- _What is expected_: Look for the word "دیگر" in the records, and copy each line where it appears.

[Transcribed page contents]
-----

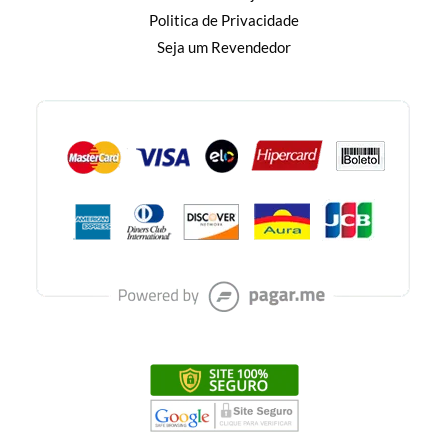
Politica de Privacidade
Seja um Revendedor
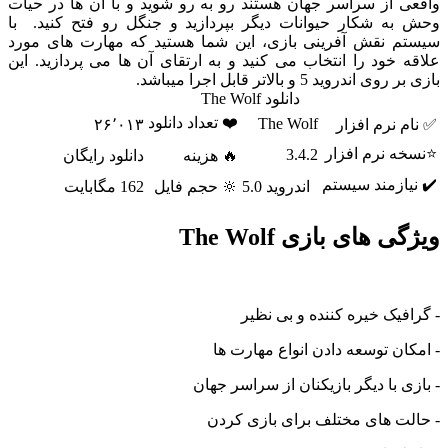
 از سراسر جهان هستند رو به رو شوید و با آن ها در حیات
ه شکار حیوانات دیگر بپردازید و جنگل رو فتح کنید. با
 نقش آفرینی بازی، این شما هستید که مهارت های مورد
خود را انتخاب می کنید و به ارتقای آن ها می پردازید. این
دروید 5 و بالاتر قابل اجرا میباشد.
دانلود The Wolf
❤️ تعداد دانلود
The Wolf
نرم افزار
۲۶٬۰۱۳
 نرم افزار
3.4.2
🔥 هزینه
دانلود رایگان
ازمند سیستم
اندروید 5.0
🔆 حجم فایل
162 مگابایت
های بازی The Wolf
یک خیره کننده و بی نظیر
ن توسعه دادن انواع مهارت ها
 با دیگر بازیکنان از سراسر جهان
ت های مختلف برای بازی کردن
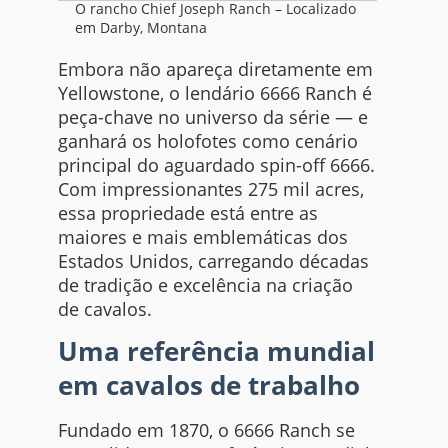
O rancho Chief Joseph Ranch – Localizado
em Darby, Montana
Embora não apareça diretamente em
Yellowstone, o lendário 6666 Ranch é
peça-chave no universo da série — e
ganhará os holofotes como cenário
principal do aguardado spin-off 6666.
Com impressionantes 275 mil acres,
essa propriedade está entre as
maiores e mais emblemáticas dos
Estados Unidos, carregando décadas
de tradição e excelência na criação
de cavalos.
Uma referência mundial
em cavalos de trabalho
Fundado em 1870, o 6666 Ranch se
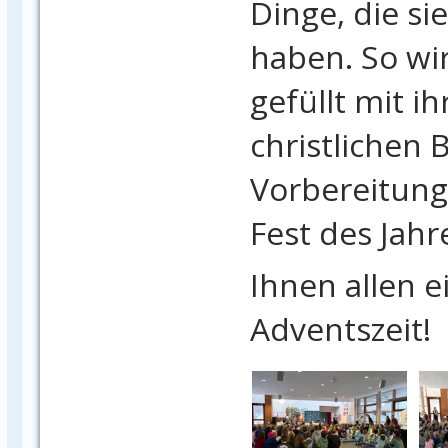
Dinge, die s
haben. So wi
gefüllt mit i
christlichen
Vorbereitung
Fest des Jah
Ihnen allen e
Adventszeit!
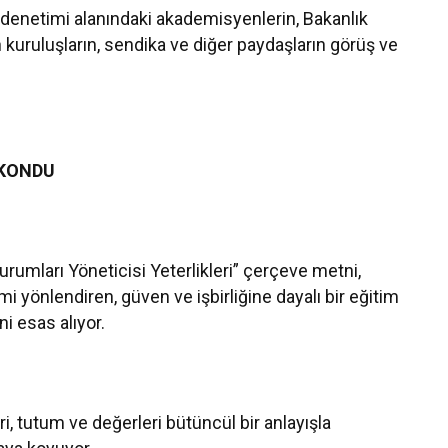
 denetimi alanındaki akademisyenlerin, Bakanlık
en kuruluşların, sendika ve diğer paydaşların görüş ve
 KONDU
urumları Yöneticisi Yeterlikleri” çerçeve metni,
 yönlendiren, güven ve işbirliğine dayalı bir eğitim
ni esas alıyor.
ri, tutum ve değerleri bütüncül bir anlayışla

-----

- _Solution for this exercise_:
ه شکار حیوانات دیگر بپردازید و جنگل رو فتح کنید. با
 با دیگر بازیکنان از سراسر جهان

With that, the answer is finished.